Around 1:20, the discussion tries to turn to the emotion and neuroscience, but Bilgrami pulls it right back to politics and history. Maimonides fans, jump to around 1:58, and the most focused discussion of Spinoza as an ethicist takes place in the last 10 minutes of the discussion. Plus, Leibniz cookies!
By: Mark Linsenmayer
Ken Suwa says
I hope someday I can make a girl like Catherine happy. Compared to her control and poise I am quite the barbarous foul.
A. Bilgrami on the other hand I felt was very calculating in his expression, asked good questions and made really interesting comments in passing, and his “rhetorical” skill, while he kept himself civilized, was impressive to me. He might not have expounded “true” philosophical insight but there were subtleties that (in my opinion) made him the most “philosophical.”
Joel Whitebook – I wish I were more acquainted wth Freud. I could not help but feel like he was there to be a hidden psycho-analyst trying to figure out something.
Steven Nadler – I have had the opportunity to read his biography on Spinoza. Although his perspective (in the book) gave me a lot of insight, as well as his writing style and organization was easy to read, I was a bit dissappointed with the book. As far as the discussion, he obviously “knew” a lot, but I could not help but feel that he lacked a depth in personality.
Jonathan Israel – (I choose not to say anything about him)
As far as my own opinions on Spinoza: Since I am an American citizen (ie: from the American perspective), I unfortunately am becoming slowly much more of an antiSpinozist. I think Spinoza had great intension for why he wrote the TTP. But in following with some of L. Struass’s critique of Spinoza, I think Spinoza’s future trust in “human rationality” to liberate creatures who are superstitious, did away with some of the “usefulness” of religious mythology. Spinoza and the secular enlightenment did away (gradually) with the tradition of questioning the ontological status of such notions of “Heaven and Hell” or “Judement at the end of days.” All were just imaginative superstitions, putting “fear” in the creatures as to be more easily dominated and oppressed by the Catholic authorities as well as some of the Monarchs.

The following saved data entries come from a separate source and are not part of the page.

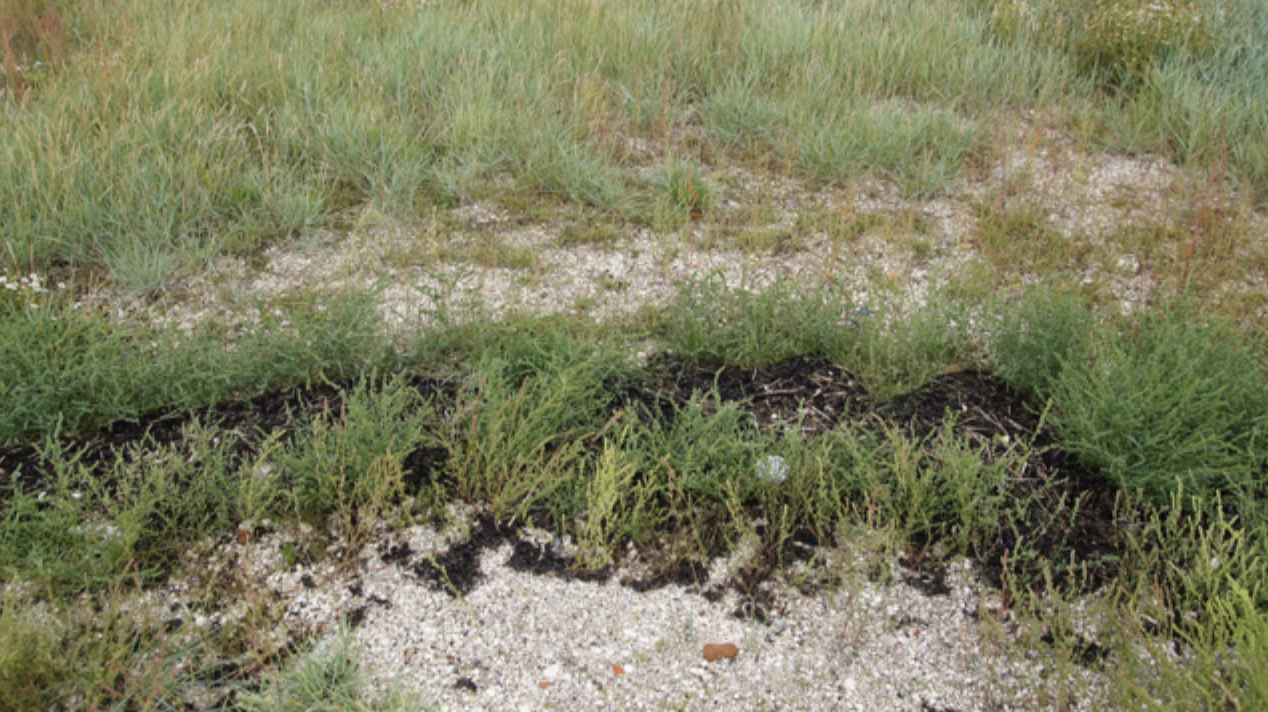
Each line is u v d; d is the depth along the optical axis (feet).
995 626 9.27
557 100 20.13
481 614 9.61
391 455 10.62
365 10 24.16
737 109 19.95
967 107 21.35
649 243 16.31
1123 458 10.52
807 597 9.91
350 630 9.36
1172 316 12.73
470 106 18.35
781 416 12.10
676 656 9.29
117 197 15.60
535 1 23.71
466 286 14.76
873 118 19.36
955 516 10.61
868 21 23.47
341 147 17.56
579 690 8.91
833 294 14.05
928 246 16.17
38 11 23.47
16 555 9.55
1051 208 17.40
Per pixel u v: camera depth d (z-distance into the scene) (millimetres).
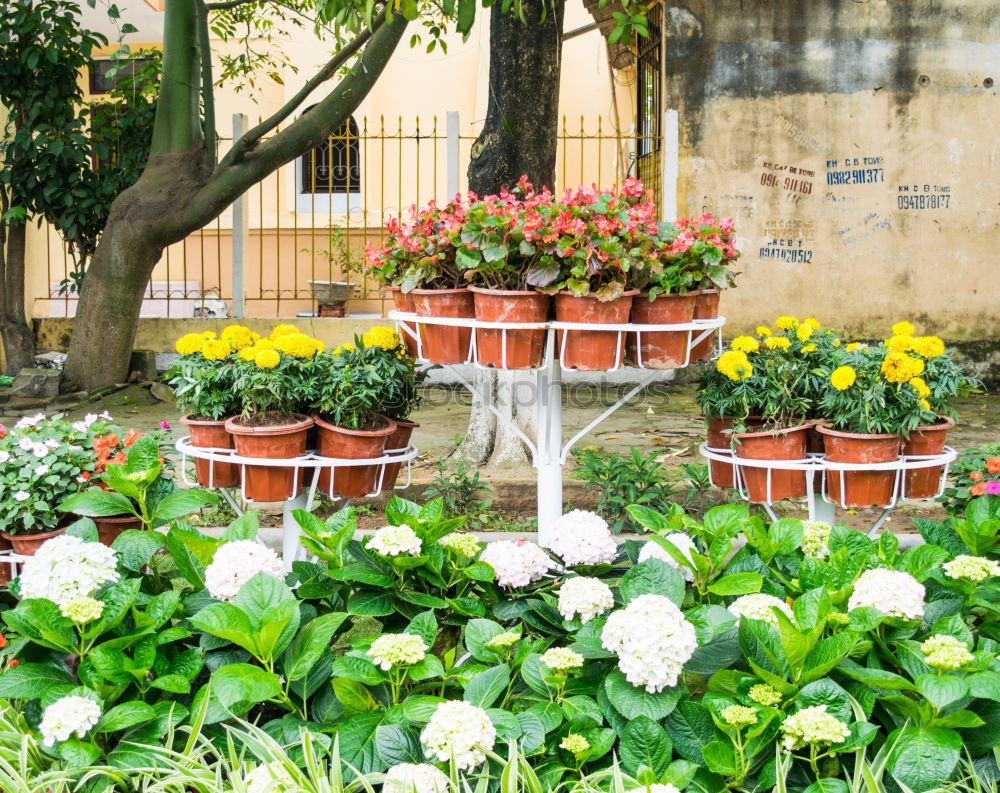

Ironically, in America there is a different type of superstitious belief that is in my opinion ailing a good part of America. Simply put: “non-selective-consermerism and hedonism.” Due to America’s inheritied traditions (such as our dependancy on secular-science and the separation of the Church and State), self-concious “morality” has dissapeared. Even “if” Spinoza is right, that religious teachings about a “superstitious-sense” towards a belief in an omniscient God judging us for our moral behavior, and that when we die we might go to Hell, is complete non-sense and can be overcome by rationality, “can anyone argue” that in the near future (20-30 years from now, or sooner) religious “superstitious-imagination” in the populace might be useful for the moral fabric of certain sectors of America?
Mark Linsenmayer says
Freud anticipated your question re. the utility of “superstitious beliefs” for social morality and devotes some chunk of his “Future of an Illusion” to it. Check it out!